When I read this 1915 article on the wall of the Avondale Estates exhibit, I had just finished reading an opinion column in the New York Times that morning about this period, when President Woodrow Wilson was officially segregating the U.S. government and his administration was naming military bases after Confederate generals. Wilson, a religious Southerner who was president of Princeton University, fastened the myth of a “Lost Cause” of honorable Southern warriors into federal policy. “Why America Joined the Cult of the Confederacy,” the column in the Times, points out that this was also a time of community-wide spectacle lynching to terrorize Blacks throughout the Deep South.
The article in The Atlanta Constitution doesn’t say anything about race. It’s all about “patriotic women,” honor, nobility and “the heroism of the confederate cause.” And it seems that Gutzon Borglum, the Danish-American from out West, was fully taken in by this perspective. To him, the Civil War was America’s Iliad, a heroic tragedy worthy of grandiose art. The article quotes at length something he had written in an art magazine about memorializing Lincoln, which was underway in the construction of the Lincoln Memorial.

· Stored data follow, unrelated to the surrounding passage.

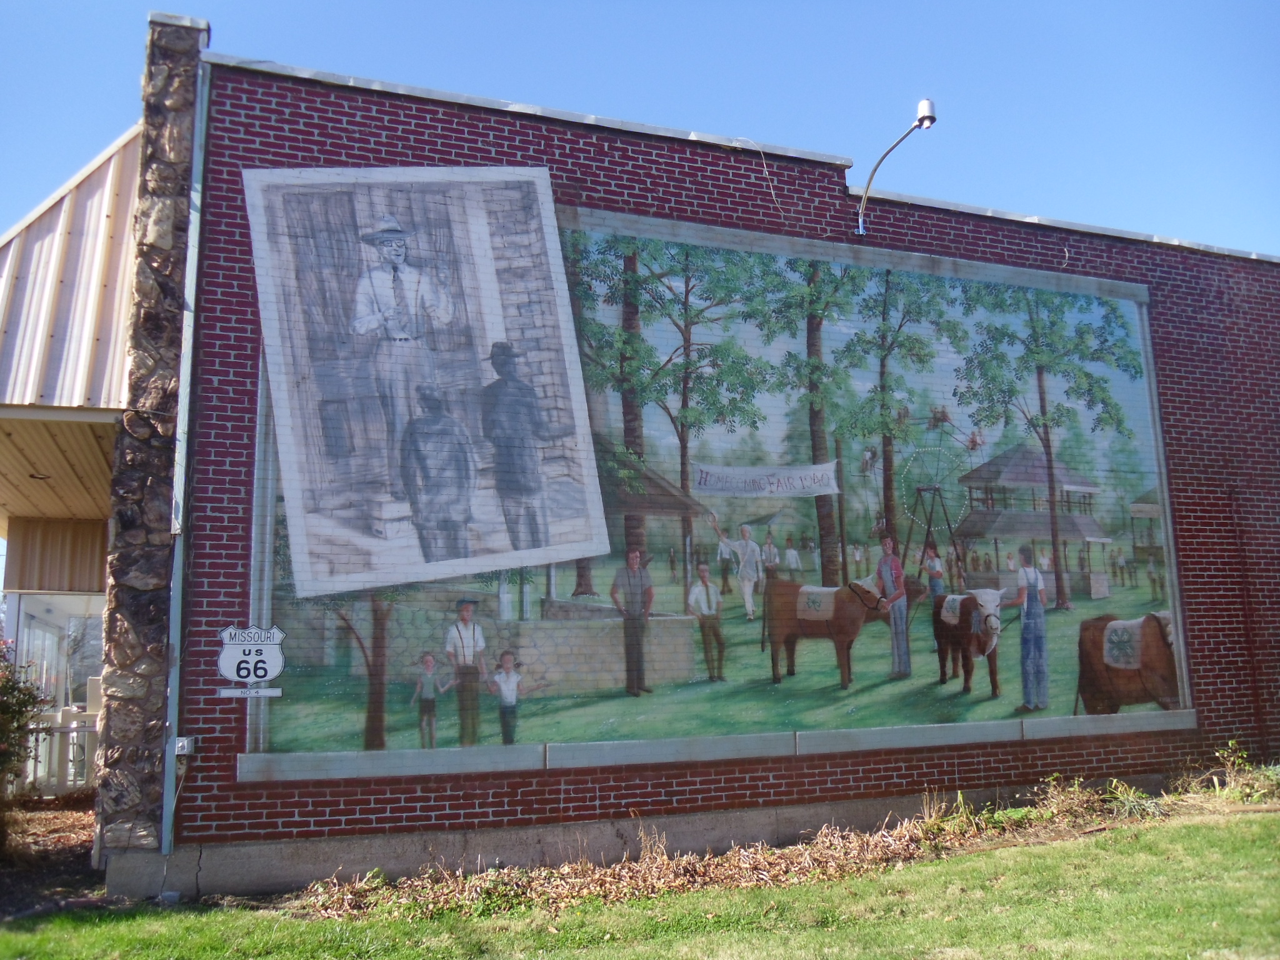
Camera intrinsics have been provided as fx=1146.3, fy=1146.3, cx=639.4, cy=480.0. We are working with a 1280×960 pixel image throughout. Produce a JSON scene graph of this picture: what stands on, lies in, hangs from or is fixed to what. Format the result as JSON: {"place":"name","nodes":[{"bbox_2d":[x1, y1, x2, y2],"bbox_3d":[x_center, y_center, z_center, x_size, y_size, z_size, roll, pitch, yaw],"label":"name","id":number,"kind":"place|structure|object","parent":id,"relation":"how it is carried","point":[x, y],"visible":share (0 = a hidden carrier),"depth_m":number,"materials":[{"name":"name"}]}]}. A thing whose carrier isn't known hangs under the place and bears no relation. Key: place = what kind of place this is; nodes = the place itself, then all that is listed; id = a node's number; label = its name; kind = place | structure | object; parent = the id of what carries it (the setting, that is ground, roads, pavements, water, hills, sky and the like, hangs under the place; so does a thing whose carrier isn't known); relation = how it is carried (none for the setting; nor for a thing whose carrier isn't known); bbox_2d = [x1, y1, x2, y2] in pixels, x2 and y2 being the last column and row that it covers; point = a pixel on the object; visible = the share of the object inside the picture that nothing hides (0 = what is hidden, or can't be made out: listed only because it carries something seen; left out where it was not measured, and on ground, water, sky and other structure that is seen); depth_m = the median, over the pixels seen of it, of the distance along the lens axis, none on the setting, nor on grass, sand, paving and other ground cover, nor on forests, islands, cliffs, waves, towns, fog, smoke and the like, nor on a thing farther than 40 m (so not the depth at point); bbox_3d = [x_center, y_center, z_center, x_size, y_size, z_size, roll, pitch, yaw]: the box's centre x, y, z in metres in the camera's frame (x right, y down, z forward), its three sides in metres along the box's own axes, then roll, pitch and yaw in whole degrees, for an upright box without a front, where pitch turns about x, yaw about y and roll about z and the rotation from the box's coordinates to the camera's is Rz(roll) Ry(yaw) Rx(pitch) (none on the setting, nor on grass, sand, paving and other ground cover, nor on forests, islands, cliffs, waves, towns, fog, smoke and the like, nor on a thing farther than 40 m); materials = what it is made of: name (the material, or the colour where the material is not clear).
{"place":"outdoors","nodes":[
{"label":"outdoors","id":0,"kind":"place"},
{"bbox_2d":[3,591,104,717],"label":"window","id":1,"kind":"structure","parent":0,"point":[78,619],"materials":[{"name":"clear glass"}]},
{"bbox_2d":[0,803,1278,959],"label":"lawn","id":2,"kind":"structure","parent":0,"point":[1069,850],"materials":[{"name":"green plant"}]},
{"bbox_2d":[282,758,1278,926],"bbox_3d":[2.429,2.722,8.730,9.486,0.507,2.278,2,-8,-22],"label":"dry leaves","id":3,"kind":"object","parent":2,"relation":"on","point":[814,859],"visible":0.57,"depth_m":8.35,"materials":[{"name":"brown plant"}]},
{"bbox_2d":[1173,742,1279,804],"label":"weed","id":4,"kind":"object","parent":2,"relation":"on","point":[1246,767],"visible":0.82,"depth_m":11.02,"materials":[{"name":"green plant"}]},
{"bbox_2d":[0,0,1279,261],"label":"sky","id":5,"kind":"structure","parent":0,"point":[767,135],"materials":[{"name":"blue"}]},
{"bbox_2d":[113,21,1279,909],"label":"brick building","id":6,"kind":"structure","parent":0,"point":[282,824],"depth_m":9.65,"materials":[{"name":"red brick"}]},
{"bbox_2d":[0,126,139,542],"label":"porch roof","id":7,"kind":"structure","parent":6,"relation":"attached to","point":[9,256],"depth_m":9.38,"materials":[{"name":"beige metal"}]},
{"bbox_2d":[28,471,53,480],"bbox_3d":[-5.961,-0.033,11.389,0.271,0.084,0.271,2,-8,-22],"label":"ceiling light","id":8,"kind":"object","parent":7,"relation":"attached to","point":[35,477],"visible":0.75,"depth_m":11.35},
{"bbox_2d":[95,6,206,881],"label":"stone pillar","id":9,"kind":"structure","parent":6,"relation":"attached to","point":[181,105],"depth_m":8.33,"materials":[{"name":"brown stone"}]},
{"bbox_2d":[160,45,209,861],"bbox_3d":[-3.312,-0.367,8.460,0.127,6.138,0.249,2,-8,-22],"label":"downspout","id":10,"kind":"object","parent":6,"relation":"attached to","point":[165,807],"visible":0.91,"depth_m":8.42,"materials":[{"name":"grey metal"}]},
{"bbox_2d":[171,735,199,756],"bbox_3d":[-3.199,1.874,8.040,0.159,0.138,0.142,2,-8,-22],"label":"electrical box","id":11,"kind":"object","parent":6,"relation":"attached to","point":[179,749],"visible":0.9,"depth_m":8.01,"materials":[{"name":"grey metal"}]},
{"bbox_2d":[215,623,284,695],"bbox_3d":[-2.801,1.301,8.255,0.483,0.567,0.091,2,-8,-22],"label":"sign","id":12,"kind":"object","parent":6,"relation":"attached to","point":[232,657],"visible":0.99,"depth_m":8.23,"materials":[{"name":"white metal"}]},
{"bbox_2d":[246,190,1192,773],"bbox_3d":[1.349,-0.098,10.280,8.609,4.809,0.046,2,-8,-22],"label":"mural","id":13,"kind":"object","parent":6,"relation":"attached to","point":[1135,364],"visible":0.83,"depth_m":9.86,"materials":[{"name":"multicoloured paint"}]},
{"bbox_2d":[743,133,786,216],"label":"cable","id":14,"kind":"object","parent":6,"relation":"attached to","point":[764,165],"visible":0.94,"depth_m":10.91,"materials":[{"name":"white plastic"}]},
{"bbox_2d":[855,95,938,233],"bbox_3d":[2.566,-3.111,11.457,0.400,1.266,1.253,2,-8,-22],"label":"wall lamp","id":15,"kind":"object","parent":6,"relation":"attached to","point":[925,117],"visible":0.98,"depth_m":11.53,"materials":[{"name":"metal"}]},
{"label":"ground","id":16,"kind":"structure","parent":0},
{"bbox_2d":[0,796,101,920],"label":"mulch bed","id":17,"kind":"object","parent":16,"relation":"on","point":[75,850],"visible":0.5,"depth_m":9.56,"materials":[{"name":"brown"}]},
{"bbox_2d":[0,640,46,843],"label":"shrub","id":18,"kind":"object","parent":17,"relation":"on","point":[19,727],"visible":0.99,"depth_m":9.47,"materials":[{"name":"plant"}]},
{"bbox_2d":[23,706,99,794],"bbox_3d":[-6.909,3.043,12.855,3.801,1.112,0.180,2,-8,-22],"label":"white fence","id":19,"kind":"object","parent":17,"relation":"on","point":[72,732],"visible":0.42,"depth_m":13.00,"materials":[{"name":"white"}]}
]}

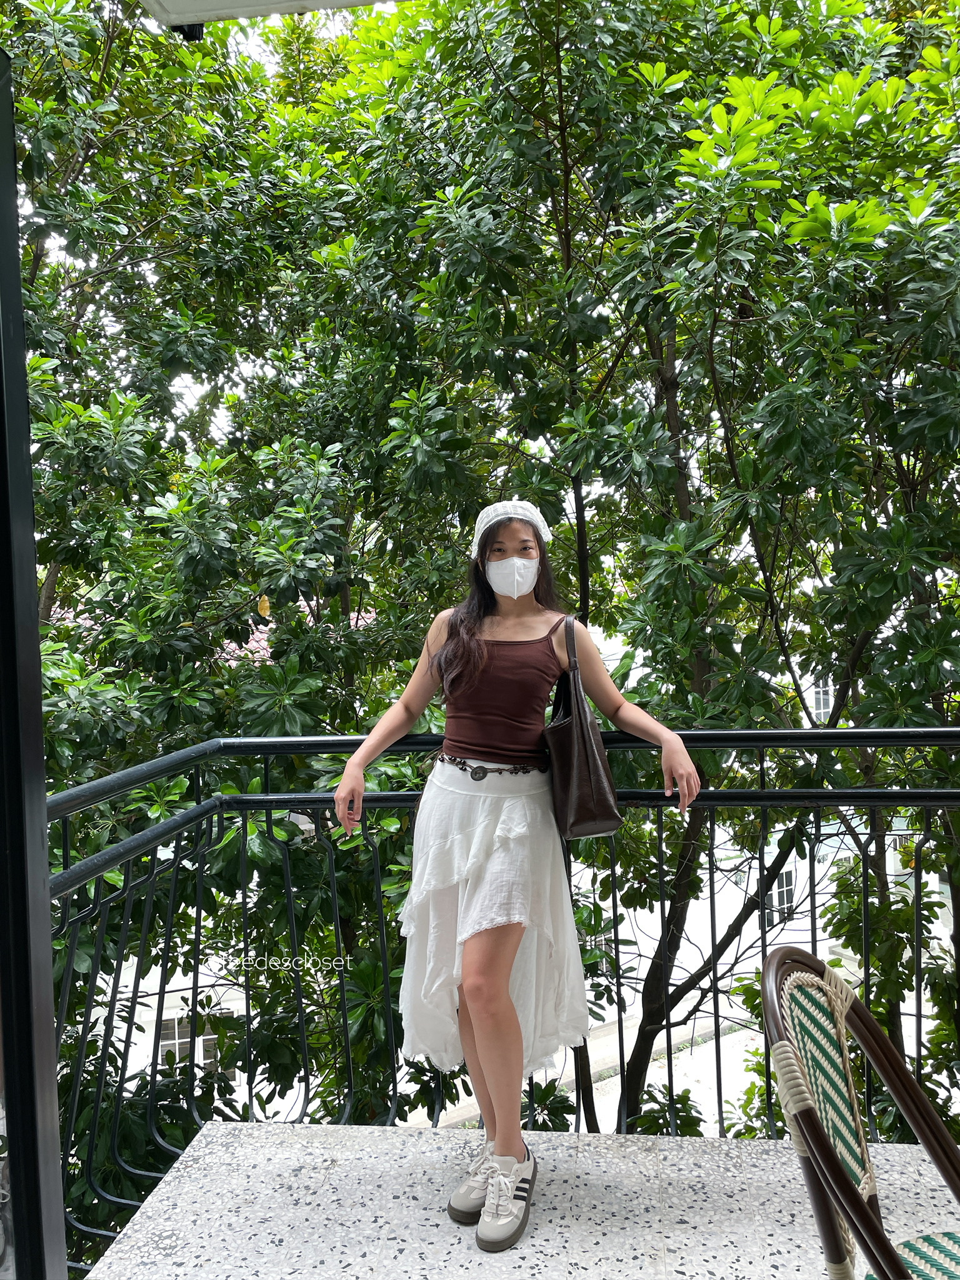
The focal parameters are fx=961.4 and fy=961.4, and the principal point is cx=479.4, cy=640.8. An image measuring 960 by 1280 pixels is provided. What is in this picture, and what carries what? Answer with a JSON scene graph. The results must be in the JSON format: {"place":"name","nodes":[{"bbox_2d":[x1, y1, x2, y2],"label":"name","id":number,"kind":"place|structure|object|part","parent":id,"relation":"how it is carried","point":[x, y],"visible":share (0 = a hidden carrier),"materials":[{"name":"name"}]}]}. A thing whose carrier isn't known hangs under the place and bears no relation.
{"place":"outdoors","nodes":[
{"label":"outdoors","id":0,"kind":"place"},
{"bbox_2d":[0,43,66,1279],"label":"door frame","id":1,"kind":"object","parent":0,"point":[19,291],"visible":1,"materials":[{"name":"black metal"}]},
{"bbox_2d":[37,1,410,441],"label":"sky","id":2,"kind":"structure","parent":0,"point":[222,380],"materials":[{"name":"white"}]},
{"bbox_2d":[10,0,468,1235],"label":"tree","id":3,"kind":"object","parent":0,"point":[69,719],"visible":0.69,"materials":[{"name":"green plant"}]},
{"bbox_2d":[140,0,401,25],"label":"ceiling","id":4,"kind":"structure","parent":0,"point":[204,9],"materials":[{"name":"white paint"}]},
{"bbox_2d":[95,616,947,1127],"label":"building","id":5,"kind":"structure","parent":0,"point":[586,869],"materials":[{"name":"white paint"}]},
{"bbox_2d":[156,1006,219,1074],"label":"window","id":6,"kind":"structure","parent":5,"relation":"in","point":[170,1042],"materials":[{"name":"grey glass"}]},
{"bbox_2d":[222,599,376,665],"label":"tiled roof","id":7,"kind":"structure","parent":5,"relation":"on","point":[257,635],"materials":[{"name":"tile"}]},
{"bbox_2d":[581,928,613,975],"label":"window","id":8,"kind":"structure","parent":5,"relation":"in","point":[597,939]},
{"bbox_2d":[765,865,797,923],"label":"window","id":9,"kind":"structure","parent":5,"relation":"in","point":[784,880],"materials":[{"name":"white"}]},
{"bbox_2d":[807,676,834,721],"label":"window","id":10,"kind":"structure","parent":5,"relation":"in","point":[821,689],"materials":[{"name":"white"}]},
{"bbox_2d":[88,1119,959,1279],"label":"floor","id":11,"kind":"structure","parent":0,"point":[164,1189],"materials":[{"name":"white stone"}]},
{"bbox_2d":[44,731,959,1264],"label":"metal railing","id":12,"kind":"object","parent":11,"relation":"on","point":[267,754],"visible":0.71,"materials":[{"name":"black metal"}]},
{"bbox_2d":[330,504,696,1251],"label":"woman","id":13,"kind":"object","parent":11,"relation":"on","point":[497,1133],"visible":0.98},
{"bbox_2d":[545,617,623,843],"label":"handbag","id":14,"kind":"object","parent":13,"relation":"hanging from","point":[568,727],"visible":0.9,"materials":[{"name":"leather"}]},
{"bbox_2d":[760,944,959,1279],"label":"chair","id":15,"kind":"object","parent":11,"relation":"on","point":[850,1195],"visible":1,"materials":[{"name":"wicker"}]},
{"label":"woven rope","id":16,"kind":"part","parent":15,"relation":"part of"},
{"bbox_2d":[863,1230,959,1279],"label":"chair seat","id":17,"kind":"object","parent":15,"relation":"on","point":[914,1246],"visible":0.83,"materials":[{"name":"wicker"}]},
{"bbox_2d":[420,996,778,1134],"label":"pavement","id":18,"kind":"structure","parent":0,"point":[573,1122],"materials":[{"name":"grey concrete"}]},
{"bbox_2d":[343,0,959,1145],"label":"tree","id":19,"kind":"object","parent":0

Borglum didn’t design the statue of a sitting Abraham Lincoln (which was made of Georgia marble), or its giant temple. But he described what they should express. “A simple, honest, sincere, inspired, true creature that knew the straight road and went right through and brushed the unimportant aside. You will pick the particular giants who built this country – Hamilton, Washington, Jefferson, Franklin. Those men will have an honorable place in that monument, and out of that group, going way back into the early eighteen hundreds, will arise this boy. We will assemble Grant, Sherman, Sheridan, Seward, Stanton, and you will see him associated with them down through the friezes that will ornament this temple whenever it is built. . . .On the other side of the monument you will see struggling honestly pushing forward the southern cause, Lee, Stuart, Johnson, and then you will see them all united and the whole thing will close.”
This was how the Civil War looked to a certain artistic mind, as it looked at the time to an overwhelmingly white population outside the South, eager for healing, reunion and progress without having to face the meaning of the Great Migration out of the South. Borglum wasn’t deterred, if he even knew about it, by the “impressive services” held that Thanksgiving of 1915 atop Stone Mountain by a “new” secret organization calling itself the Knights of the Ku Klux Klan (according to another Atlanta Constitution article on the wall of exhibit on Avondale Estates).
Borglum moved to Avondale Estates in 1924 to begin overseeing the carving of Confederate leaders on horseback, embossed on the side of the great granite outcropping. They remain there today. But the sculptor got only as far as the head of Robert E. Lee in 1925. That’s when Gutzon Borglum had a falling out with the United Daughters of the Confederacy and left. The split was said to be about money. I do wonder, though, if it was really about vision.
Borglum found another monumental project after that. He moved to South Dakota and created Mount Rushmore.